Everything in the records must appear again exactly, except the images.

## Given entries
#####
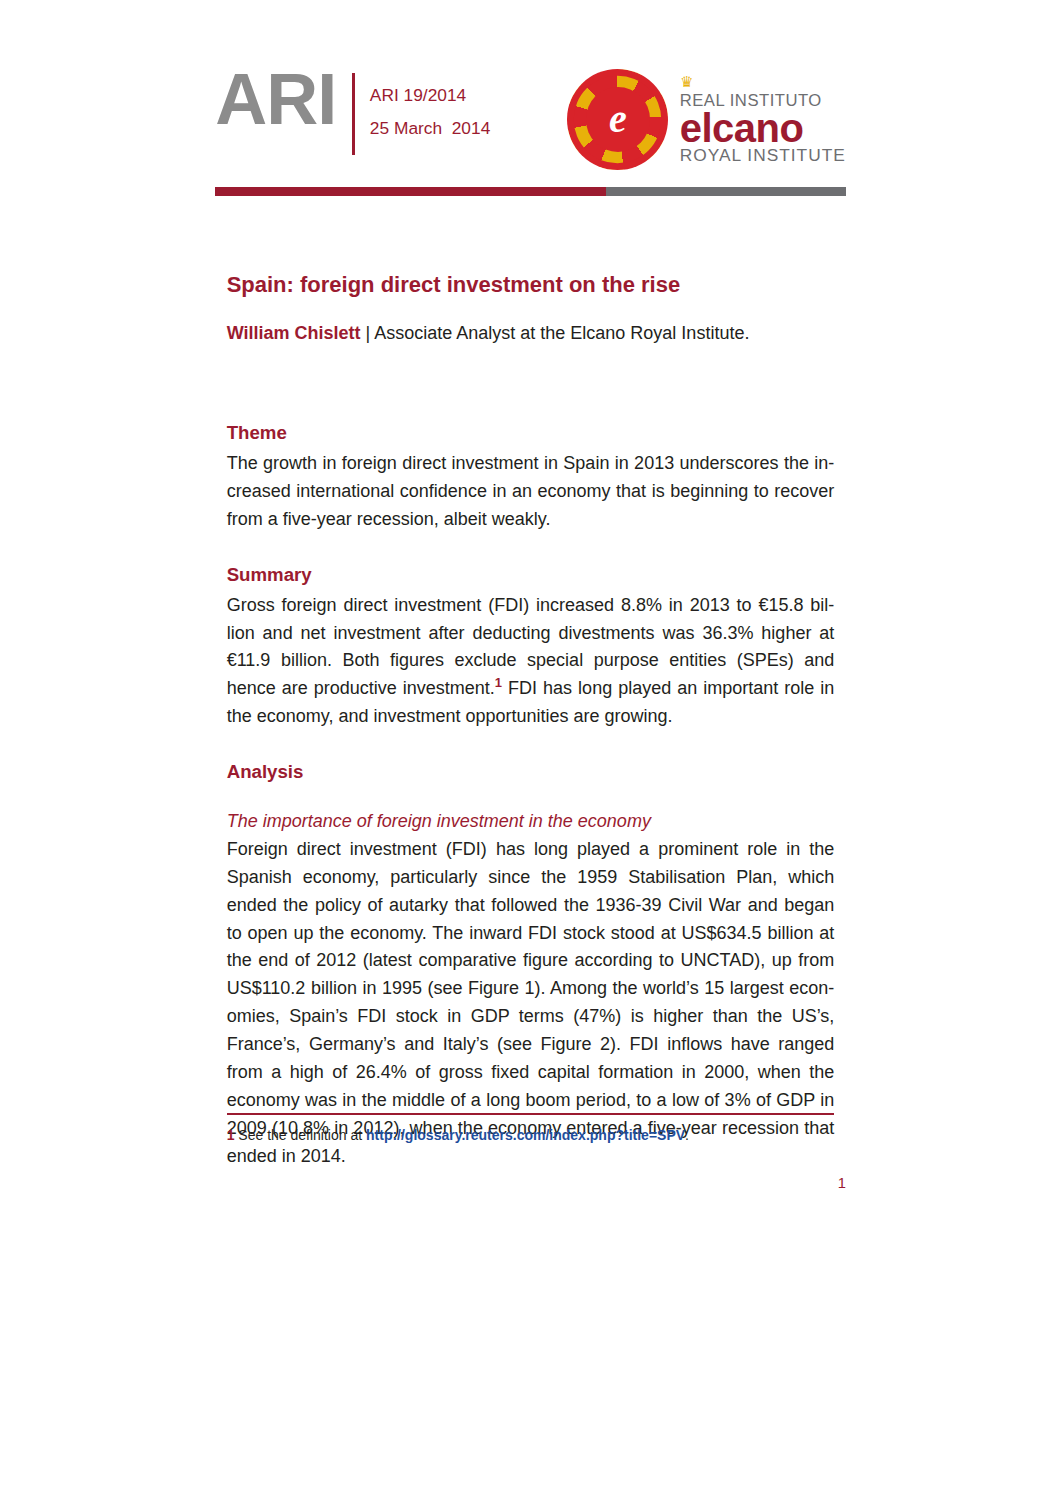ARI
ARI 19/2014
25 March 2014
e
♛
REAL INSTITUTO
elcano
ROYAL INSTITUTE
Spain: foreign direct investment on the rise
William Chislett | Associate Analyst at the Elcano Royal Institute.
Theme
The growth in foreign direct investment in Spain in 2013 underscores the increased international confidence in an economy that is beginning to recover from a five-year recession, albeit weakly.
Summary
Gross foreign direct investment (FDI) increased 8.8% in 2013 to €15.8 billion and net investment after deducting divestments was 36.3% higher at €11.9 billion. Both figures exclude special purpose entities (SPEs) and hence are productive investment.1 FDI has long played an important role in the economy, and investment opportunities are growing.
Analysis
The importance of foreign investment in the economy
Foreign direct investment (FDI) has long played a prominent role in the Spanish economy, particularly since the 1959 Stabilisation Plan, which ended the policy of autarky that followed the 1936-39 Civil War and began to open up the economy. The inward FDI stock stood at US$634.5 billion at the end of 2012 (latest comparative figure according to UNCTAD), up from US$110.2 billion in 1995 (see Figure 1). Among the world’s 15 largest economies, Spain’s FDI stock in GDP terms (47%) is higher than the US’s, France’s, Germany’s and Italy’s (see Figure 2). FDI inflows have ranged from a high of 26.4% of gross fixed capital formation in 2000, when the economy was in the middle of a long boom period, to a low of 3% of GDP in 2009 (10.8% in 2012), when the economy entered a five-year recession that ended in 2014.
1 See the definition at http://glossary.reuters.com/index.php?title=SPV.
1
#####
## Solution
ARI
ARI 19/2014
25 March 2014
e
♛
REAL INSTITUTO
elcano
ROYAL INSTITUTE
Spain: foreign direct investment on the rise
William Chislett | Associate Analyst at the Elcano Royal Institute.
Theme
The growth in foreign direct investment in Spain in 2013 underscores the increased international confidence in an economy that is beginning to recover from a five-year recession, albeit weakly.
Summary
Gross foreign direct investment (FDI) increased 8.8% in 2013 to €15.8 billion and net investment after deducting divestments was 36.3% higher at €11.9 billion. Both figures exclude special purpose entities (SPEs) and hence are productive investment.1 FDI has long played an important role in the economy, and investment opportunities are growing.
Analysis
The importance of foreign investment in the economy
Foreign direct investment (FDI) has long played a prominent role in the Spanish economy, particularly since the 1959 Stabilisation Plan, which ended the policy of autarky that followed the 1936-39 Civil War and began to open up the economy. The inward FDI stock stood at US$634.5 billion at the end of 2012 (latest comparative figure according to UNCTAD), up from US$110.2 billion in 1995 (see Figure 1). Among the world’s 15 largest economies, Spain’s FDI stock in GDP terms (47%) is higher than the US’s, France’s, Germany’s and Italy’s (see Figure 2). FDI inflows have ranged from a high of 26.4% of gross fixed capital formation in 2000, when the economy was in the middle of a long boom period, to a low of 3% of GDP in 2009 (10.8% in 2012), when the economy entered a five-year recession that ended in 2014.
1 See the definition at http://glossary.reuters.com/index.php?title=SPV.
1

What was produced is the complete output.